The Kuadrant operator will be aware of the presence of this annotation, and, in case of conflicts, override Policies that contain this annotation. When a policy is overriden due to conflicts, the Enforced status will be set to False, with the reason being Overriden and a human readable message explaining the reason why the policy was overriden. See Policy Status RFC

Drawbacks

Third party Policy support

In order for a Policy to be supported for syncing, the MGC must have permissions to watch/list/get the resource, and the implementation of the downstream Gateway controller must be aware of the policy-synced annotation.

Rationale and alternatives

Alternatives

Different technology stacks are available to sync resources across clusters. However, adoption of these technologies for the purpose of the goal this RFC intends to achieve, implies adding another dependency to the current stack, with the cost of added complexity and maintainance effort.

The MGC currently uses OCM to place Gateways across clusters. Relying on OCM for the purpose of placing Policies is the most straightforward alternative from a design and implementation point of view.

Consequences of not implementing

Gateway-admins will have no centralized system for handling spoke-level policies targeting a gateway created there from the hub.

OCMs Policy Framework will not be used to complete this objective:

OCMs Policy Framework is a system designed to make assertions about the state of a spoke, and potentially take actions based on that state, as such it is not a suitable replacement for manifestworks in the case of syncing resources to a spoke.

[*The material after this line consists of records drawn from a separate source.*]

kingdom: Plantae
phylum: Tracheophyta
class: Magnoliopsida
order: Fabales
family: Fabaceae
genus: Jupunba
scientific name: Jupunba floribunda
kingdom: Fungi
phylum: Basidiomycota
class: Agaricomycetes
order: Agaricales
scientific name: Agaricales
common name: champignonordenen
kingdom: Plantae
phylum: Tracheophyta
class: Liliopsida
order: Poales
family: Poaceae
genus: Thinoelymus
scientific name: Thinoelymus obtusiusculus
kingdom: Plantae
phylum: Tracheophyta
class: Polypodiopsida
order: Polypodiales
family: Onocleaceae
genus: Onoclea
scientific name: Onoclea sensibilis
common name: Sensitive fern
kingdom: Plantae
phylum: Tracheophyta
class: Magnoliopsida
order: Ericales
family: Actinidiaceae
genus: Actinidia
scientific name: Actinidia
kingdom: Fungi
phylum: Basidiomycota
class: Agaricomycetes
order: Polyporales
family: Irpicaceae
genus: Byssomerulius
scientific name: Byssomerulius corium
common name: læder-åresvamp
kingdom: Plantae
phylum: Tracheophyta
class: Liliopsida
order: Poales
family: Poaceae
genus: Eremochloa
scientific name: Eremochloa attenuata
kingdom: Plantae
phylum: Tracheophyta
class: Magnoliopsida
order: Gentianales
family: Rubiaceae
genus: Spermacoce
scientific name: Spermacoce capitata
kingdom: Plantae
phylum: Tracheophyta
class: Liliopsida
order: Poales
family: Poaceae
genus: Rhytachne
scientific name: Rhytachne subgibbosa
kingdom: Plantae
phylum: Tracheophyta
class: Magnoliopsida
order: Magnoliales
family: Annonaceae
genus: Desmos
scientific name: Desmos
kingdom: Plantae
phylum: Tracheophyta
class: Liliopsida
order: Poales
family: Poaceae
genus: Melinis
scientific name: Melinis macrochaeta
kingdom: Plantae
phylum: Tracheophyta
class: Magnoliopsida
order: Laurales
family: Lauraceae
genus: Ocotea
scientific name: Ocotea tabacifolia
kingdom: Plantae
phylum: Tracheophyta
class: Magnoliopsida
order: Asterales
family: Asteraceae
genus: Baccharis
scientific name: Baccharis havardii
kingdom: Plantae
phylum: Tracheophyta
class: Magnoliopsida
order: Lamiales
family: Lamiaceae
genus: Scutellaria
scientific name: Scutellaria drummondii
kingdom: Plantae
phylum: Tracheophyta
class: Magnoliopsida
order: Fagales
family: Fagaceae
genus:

Potential migration from ManifestWorks to ManifestWorkReplicaSets

ManifestWorkPeplicaSets may be a future improvement that the MGC could support to simplify the placement of related resources, but beyond the scope of this RFC.

Prior art

No applicable prior art.

Unresolved questions

Status reporting

While the controller can assume common status fields among the Policies that it syncs, there might be a scenario where certain policies use custom status fields that are not handled by the controller. In order to support this, two alternatives are identified:

  1. Configurable rules.

    An extra field is added in the GatewayClass params that configures the policies to sync, to specify custom fields that the controller must propagate back from the spokes to the hub.

  2. Hard-coded support.

    The PolicySync component can identify the Policy type and select which extra status fields are propagated

Future possibilities

If OCMs Policy Framework is updated to enable syncing of resources status back to the hub, it could be an opportunity to refactor the MGC to use this framework in place of the current approach of creating ManifestWorks directly.

This system could mutate over time to dynamically sync more CRDs than policies to spoke clusters.